Description from the author's website:
In R. J. Palacio’s bestselling collection of stories Auggie & Me, which expands on characters in Wonder, readers were introduced to Julian’s grandmother, Grandmère. Here, Palacio makes her graphic novel debut with Grandmère’s heartrending story: how she, a young Jewish girl, was hidden by a family in a Nazi-occupied French village during World War II; how the boy she and her classmates once shunned became her savior and best friend.

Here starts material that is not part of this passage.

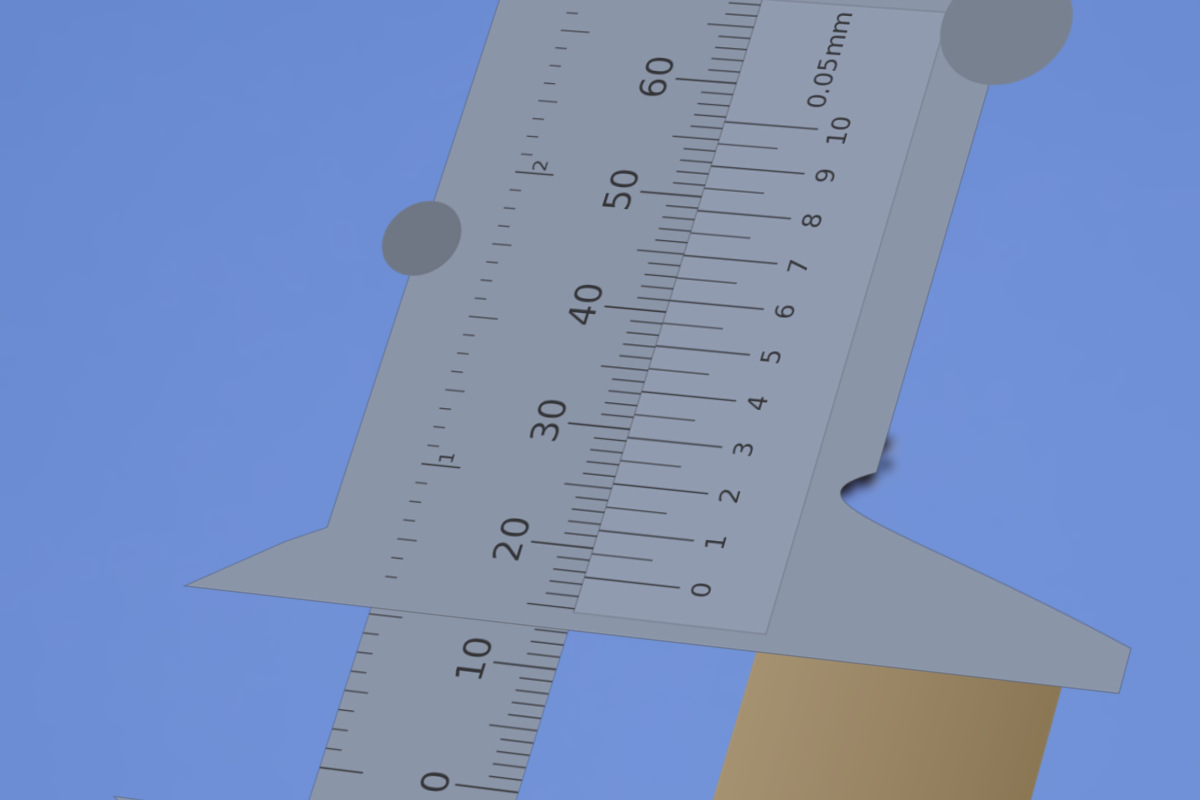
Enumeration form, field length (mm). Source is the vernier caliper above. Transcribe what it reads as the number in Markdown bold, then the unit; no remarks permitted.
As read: **17.6** mm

Then there is the last section, when the book returns to Julian and his grandmère. Sara hangs up from her call with Julian after telling him that people fail to learn from history and they stand around when they could join together and fight back against injustices. Picking up a newspaper, she is overwhelmed by the headlines. Somehow this author has equated the graphic slaughter of six million people during the Holocaust with Former President Trump's policies. In a single panel of her book, she shoves a bold political statement into faces of her readers. Suddenly building a wall, separating immigrant children from their parents, anti-semitism and "Islamophobia" are all blamed on a single person without any consideration of context. The "oppression" of other groups is also called into question in a protest. It is a call to action, entirely promoted by the author. While she doesn't promote it, she also does not draw the line between protests and rioting.
I can say that I didn't like the original Wonder story, but White Bird would have been fine (though not at all original); unfortunately, the inclusion of current politics really ruined it for me. In the back material following the story, another author even makes a statement that whether the reader agrees with Palacio's partisan depiction of current events, you must agree to her conclusions.